Creo que el magisterio de Arguedas lo ha llevado a ser el escritor y maestro por antonomasia que reclama esta nueva sociedad llena de científicos sin ciencia de pueblo; lleno de profesores sin magisterio; lleno de sociólogos de diagnósticos; antropólogos de negocio; etnólogos de libros. Arguedas no necesitó mimetizarse y camalonearse, fue uno de ellos, vivió su drama, pensó, comió como y con ellos. Eso es más meritorio en una sociedad donde se investiga a control remoto y se hace análisis a partir de videos editados, informes trucados-novelados o fotos instantáneas. Arguedas seguirá siendo el hombre que le dio a la historia de los pueblos el mismo rostro que otros quería desfigurar.
ARGUEDAS EL ESCRITOR
José María Arguedas es la más alta cumbre del costumbrismo no sólo peruano, sino sudamericano. Su condición de quechuahablante y hispanohablante, generan en él una condición excepcional para trasmitir la dulzura del lenguaje quechua complementado con el descritivismo del castellano.

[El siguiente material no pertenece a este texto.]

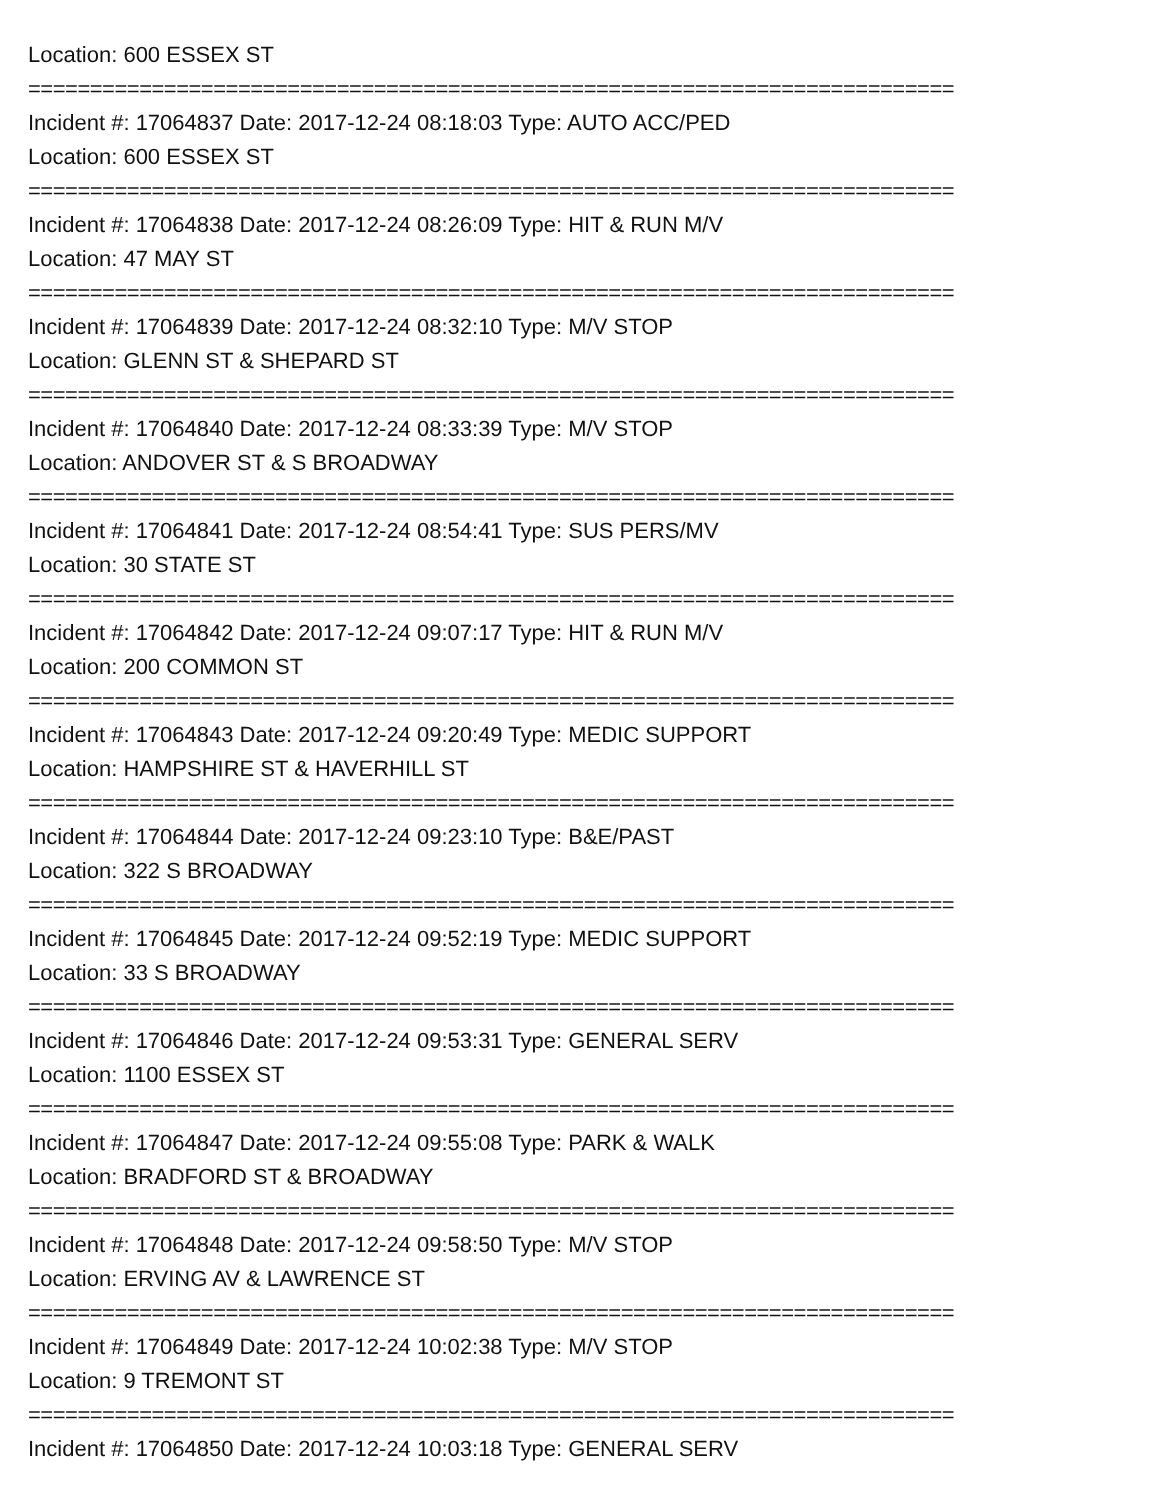Location: 600 ESSEX ST
===========================================================================
Incident #: 17064837 Date: 2017-12-24 08:18:03 Type: AUTO ACC/PED
Location: 600 ESSEX ST
===========================================================================
Incident #: 17064838 Date: 2017-12-24 08:26:09 Type: HIT & RUN M/V
Location: 47 MAY ST
===========================================================================
Incident #: 17064839 Date: 2017-12-24 08:32:10 Type: M/V STOP
Location: GLENN ST & SHEPARD ST
===========================================================================
Incident #: 17064840 Date: 2017-12-24 08:33:39 Type: M/V STOP
Location: ANDOVER ST & S BROADWAY
===========================================================================
Incident #: 17064841 Date: 2017-12-24 08:54:41 Type: SUS PERS/MV
Location: 30 STATE ST
===========================================================================
Incident #: 17064842 Date: 2017-12-24 09:07:17 Type: HIT & RUN M/V
Location: 200 COMMON ST
===========================================================================
Incident #: 17064843 Date: 2017-12-24 09:20:49 Type: MEDIC SUPPORT
Location: HAMPSHIRE ST & HAVERHILL ST
===========================================================================
Incident #: 17064844 Date: 2017-12-24 09:23:10 Type: B&E/PAST
Location: 322 S BROADWAY
===========================================================================
Incident #: 17064845 Date: 2017-12-24 09:52:19 Type: MEDIC SUPPORT
Location: 33 S BROADWAY
===========================================================================
Incident #: 17064846 Date: 2017-12-24 09:53:31 Type: GENERAL SERV
Location: 1100 ESSEX ST
===========================================================================
Incident #: 17064847 Date: 2017-12-24 09:55:08 Type: PARK & WALK
Location: BRADFORD ST & BROADWAY
===========================================================================
Incident #: 17064848 Date: 2017-12-24 09:58:50 Type: M/V STOP
Location: ERVING AV & LAWRENCE ST
===========================================================================
Incident #: 17064849 Date: 2017-12-24 10:02:38 Type: M/V STOP
Location: 9 TREMONT ST
===========================================================================
Incident #: 17064850 Date: 2017-12-24 10:03:18 Type: GENERAL SERV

“Los ríos profundos” se lee con devoción y nostalgia en todo el territorio peruano. Es la historia misma de Arguedas, transfigurado en el niño Ernesto que va por los pueblos y a su paso hace un paneo de todas las costumbres y tradiciones, lleva consigno su nostalgia, sus impresiones, su ternura, la inocencia de su zumbayllu, juguete mágico-mítico en la que de esconde su alma, su pasión y su ternura, volcada en toda la novela.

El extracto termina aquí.